**Written task:** Reproduce verbatim the part of the items that opens with the line containing "and search algorithms" and runs through the end of the items, leaving the pictures out of your answer.

**The records:**

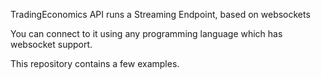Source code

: TradingEconomics API runs a Streaming Endpoint, based on websockets


You can connect to it using any programming language which has websocket support.


This repository contains a few examples.
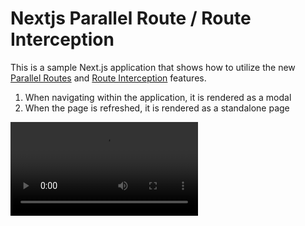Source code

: # Nextjs Parallel Route / Route Interception

This is a sample Next.js application that shows how to utilize the new [Parallel Routes](https://beta.nextjs.org/docs/routing/parallel-routes) and [Route Interception](https://beta.nextjs.org/docs/routing/intercepting-routes) features.

1. When navigating within the application, it is rendered as a modal
2. When the page is refreshed, it is rendered as a standalone page

![Preview](https://user-images.githubusercontent.com/28585270/230704579-979f8abd-af21-4292-ac40-6a0eda3b0e39.mp4)

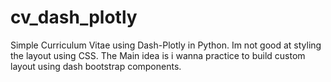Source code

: # cv_dash_plotly
Simple Curriculum Vitae using Dash-Plotly in Python. Im not good at styling the layout using CSS. 
The Main idea is i wanna practice to build custom layout using dash bootstrap components.

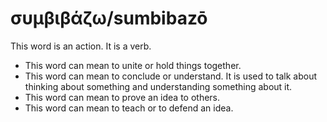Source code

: # συμβιβάζω/sumbibazō
This word is an action. It is a verb.

* This word can mean to unite or hold things together. 
* This word can mean to conclude or understand. It is used to talk about thinking about something and understanding something about it.
* This word can mean to prove an idea to others.
* This word can mean to teach or to defend an idea. 
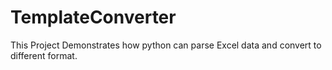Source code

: # TemplateConverter
This Project Demonstrates how python can parse Excel data and convert to different format.
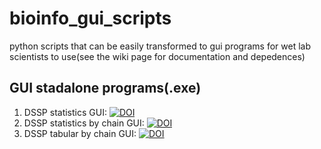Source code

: # bioinfo_gui_scripts
python scripts that can be easily transformed to gui programs for wet lab scientists to use(see the wiki page for documentation and depedences)
## GUI stadalone programs(.exe)
1. DSSP statistics GUI: [![DOI](https://zenodo.org/badge/DOI/10.5281/zenodo.4838997.svg)](https://doi.org/10.5281/zenodo.4838997)
2. DSSP statistics by chain GUI: [![DOI](https://zenodo.org/badge/DOI/10.5281/zenodo.4891916.svg)](https://doi.org/10.5281/zenodo.4891916)
3. DSSP tabular by chain GUI: [![DOI](https://zenodo.org/badge/DOI/10.5281/zenodo.4839987.svg)](https://doi.org/10.5281/zenodo.4839987)
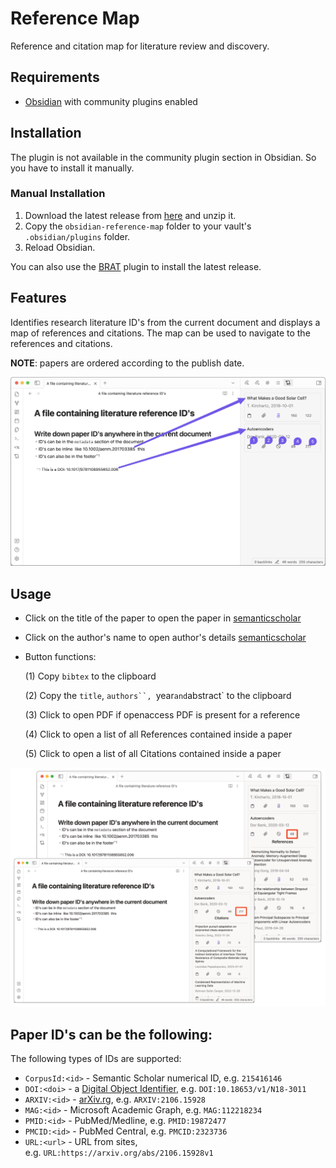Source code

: # Reference Map
Reference and citation map for literature review and discovery. 

## Requirements
- [Obsidian](https://obsidian.md/) with community plugins enabled

## Installation
The plugin is not available in the community plugin section in Obsidian. So you have to install it manually.

### Manual Installation
1. Download the latest release from [here](https://github.com/anoopkcn/obsidian-reference-map/releases) and unzip it.
2. Copy the `obsidian-reference-map` folder to your vault's `.obsidian/plugins` folder.
3. Reload Obsidian.

You can also use the [BRAT](https://github.com/TfTHacker/obsidian42-brat/) plugin to install the latest release.

## Features
Identifies research literature ID's from the current document and displays a map of references and citations. The map can be used to navigate to the references and citations.

**NOTE**: papers are ordered according to the publish date.

![obsidian-reference-map-demo](./images/obsidian-reference-map-demo.png)

## Usage
- Click on the title of the paper to open the paper in [semanticscholar](https://www.semanticscholar.org/)
- Click on the author's name to open author's details [semanticscholar](https://www.semanticscholar.org/)
- Button functions:

    (1) Copy `bibtex` to the clipboard

    (2) Copy the `title`, `authors``, `year` and `abstract` to the clipboard

    (3) Click to open PDF if openaccess PDF is present for a reference

    (4) Click to open a list of all References contained inside a paper

    (5) Click to open a list of all Citations contained inside a paper

![obsidian-reference-map-ref-cite](./images/obsidian-reference-map-ref-cite.png)


## Paper ID's can be the following:
The following types of IDs are supported:
- `CorpusId:<id>` - Semantic Scholar numerical ID, e.g. `215416146`
- `DOI:<doi>` - a [Digital Object Identifier](http://doi.org/), e.g. `DOI:10.18653/v1/N18-3011`
- `ARXIV:<id>` - [arXiv.rg](https://arxiv.org/), e.g. `ARXIV:2106.15928`
- `MAG:<id>` - Microsoft Academic Graph, e.g. `MAG:112218234`
- `PMID:<id>` - PubMed/Medline, e.g. `PMID:19872477`
- `PMCID:<id>` - PubMed Central, e.g. `PMCID:2323736`
- `URL:<url>` - URL from sites, e.g. `URL:https://arxiv.org/abs/2106.15928v1`
<!-- - `ACL:<id>` - Association for Computational Linguistics, e.g. `ACL:W12-3903` -->

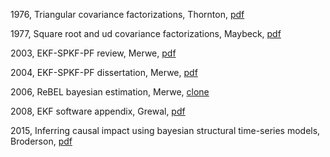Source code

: 
1976, Triangular covariance factorizations, Thornton, [pdf](papers/1976%20thornton.pdf)

1977, Square root and ud covariance factorizations, Maybeck, [pdf](papers/1977%20maybeck.pdf)

2003, EKF-SPKF-PF review, Merwe, [pdf](papers/2003%20merwe.pdf)

2004, EKF-SPKF-PF dissertation, Merwe, [pdf](papers/2004%20merwe.pdf)

2006, ReBEL bayesian estimation, Merwe, [clone](https://gitlab.com/noahhsmith/statespace/tree/master/docs/rebel)

2008, EKF software appendix, Grewal, [pdf](papers/2008%20grewal.pdf)

2015, Inferring causal impact using bayesian structural time-series models, Broderson, [pdf](papers/2015%20broderson.pdf)

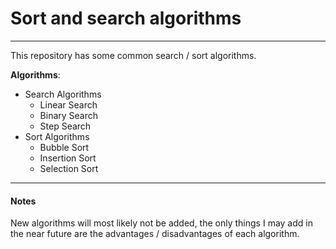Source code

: # Sort and search algorithms

---

This repository has some common search / sort algorithms.

**Algorithms**:

* Search Algorithms
  * Linear Search
  * Binary Search
  * Step Search
* Sort Algorithms
  * Bubble Sort
  * Insertion Sort
  * Selection Sort

---

#### Notes

New algorithms will most likely not be added, the only things I may add in the near future are the advantages / disadvantages of each algorithm.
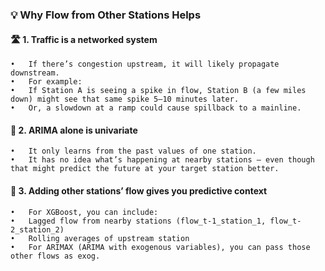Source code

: ### 💡 Why Flow from Other Stations Helps

#### 🛣️ 1. Traffic is a networked system
	•	If there’s congestion upstream, it will likely propagate downstream.
	•	For example:
	•	If Station A is seeing a spike in flow, Station B (a few miles down) might see that same spike 5–10 minutes later.
	•	Or, a slowdown at a ramp could cause spillback to a mainline.

#### 🔁 2. ARIMA alone is univariate
	•	It only learns from the past values of one station.
	•	It has no idea what’s happening at nearby stations — even though that might predict the future at your target station better.

#### 🧠 3. Adding other stations’ flow gives you predictive context
	•	For XGBoost, you can include:
	•	Lagged flow from nearby stations (flow_t-1_station_1, flow_t-2_station_2)
	•	Rolling averages of upstream station
	•	For ARIMAX (ARIMA with exogenous variables), you can pass those other flows as exog.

**Answer to the problem:**
: # Sort and search algorithms

---

This repository has some common search / sort algorithms.

**Algorithms**:

* Search Algorithms
  * Linear Search
  * Binary Search
  * Step Search
* Sort Algorithms
  * Bubble Sort
  * Insertion Sort
  * Selection Sort

---

#### Notes

New algorithms will most likely not be added, the only things I may add in the near future are the advantages / disadvantages of each algorithm.
Source code

: ### 💡 Why Flow from Other Stations Helps

#### 🛣️ 1. Traffic is a networked system
	•	If there’s congestion upstream, it will likely propagate downstream.
	•	For example:
	•	If Station A is seeing a spike in flow, Station B (a few miles down) might see that same spike 5–10 minutes later.
	•	Or, a slowdown at a ramp could cause spillback to a mainline.

#### 🔁 2. ARIMA alone is univariate
	•	It only learns from the past values of one station.
	•	It has no idea what’s happening at nearby stations — even though that might predict the future at your target station better.

#### 🧠 3. Adding other stations’ flow gives you predictive context
	•	For XGBoost, you can include:
	•	Lagged flow from nearby stations (flow_t-1_station_1, flow_t-2_station_2)
	•	Rolling averages of upstream station
	•	For ARIMAX (ARIMA with exogenous variables), you can pass those other flows as exog.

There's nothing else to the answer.